US confirms American citizen killed in Iranian rocket attack in Iraq

Al-Monitor – A US citizen was killed in an Iranian rocket attack in the Kurdistan region of northern Iraq on Wednesday, his family and the US State Department confirmed to Al-Monitor.

Omar Mahmoudzadeh, a 59-year-old American born in Iran, moved from the United States to Iraq in 2019 to join the Democratic Party of Iranian Kurdistan (KDPI), an Iranian Kurdish opposition group that’s considered a terrorist organization by Tehran. 

Khalid Azizi, a spokesman for the KDPI, described Mahmoudzadeh as a well-known party member and retired peshmerga fighter who previously fought against Iranian regime forces when the KDPI was still engaged in armed activities.

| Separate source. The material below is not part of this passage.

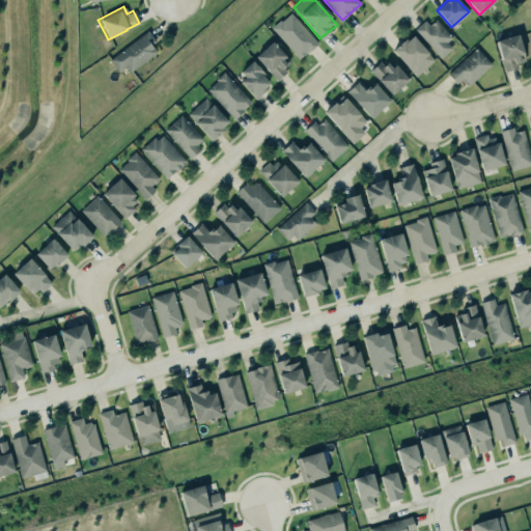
[(270,27),(298,58),(317,42),(289,9),(270,27)]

On Wednesday, Iran’s Islamic Revolutionary Guard Corps unleashed a wave of missiles and drones on what Iran’s state-run IRNA news agency labeled “separatist” groups in northern Iraq.

The targets included KDPI’s headquarters in the Iraqi-Kurdish town of Koya. According to Azizi, eight people were killed in the Iranian strikes, including Mahmoudzadeh, who was working in the compound’s social center at the time of his death. Aziza added that as many as 30 people were injured, including several children.

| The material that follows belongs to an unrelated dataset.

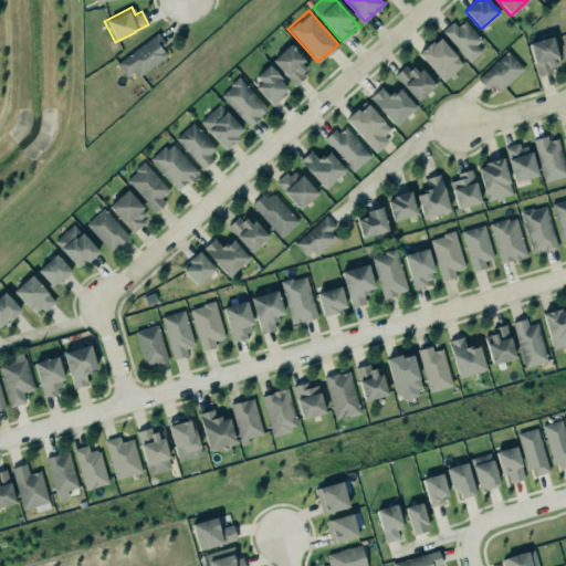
[(468,62),(440,31),(451,22),(456,27),(463,20),(480,39),(474,44),(480,51),(468,62)]
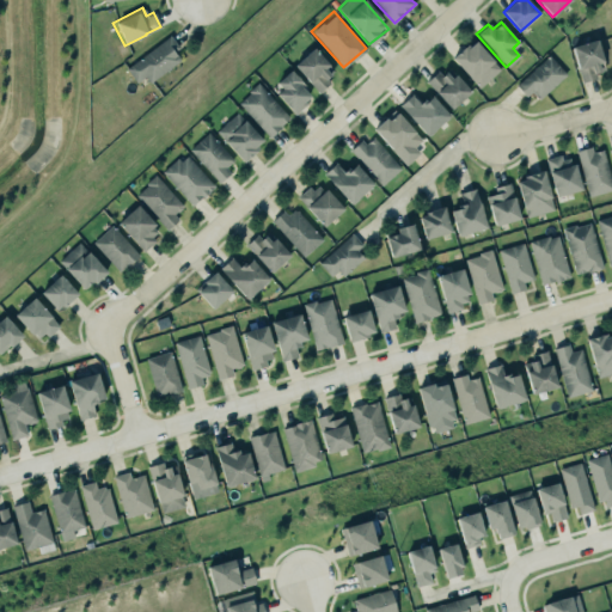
[(136,83),(145,77),(150,83),(184,59),(169,37),(126,67),(136,83)]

Mahmoudzadeh’s family learned about his death through social media on Wednesday and received confirmation in a telephone call from the State Department early on Thursday morning.

From her home in northern Virginia on Thursday, Tara Mahmoudzadeh described her father as “a very good man” respected by his community.

“It was a very surreal thing to come home to,” she said. “There are a thousand things that go through your head when you hear that your father has passed away from a bombing. … Did he die in agony?”

In a phone briefing with reporters on Thursday, State Department deputy spokesperson Vedant Patel confirmed that a US citizen was killed in a rocket attack in Iraqi Kurdistan. He declined to provide further information, citing privacy considerations.

The State Department said Wednesday that no US officials or military personnel were killed in the attacks.

Iran’s stepped up bombing campaign in neighboring Iraq comes as nationwide protests continue in Iran over the death in police custody of Mahsa Amini, a 22-year-old Iranian Kurdish woman arrested for allegedly violating the country’s strict dress code.

On Wednesday, US national security adviser Jake Sullivan condemned the Iranian drone and missile attacks as a violation of Iraq’s sovereignty and warned Iran against trying to deflect from its own internal problems. The Iraqi Foreign Ministry and the Kurdistan Regional Government also condemned the Iranian strikes.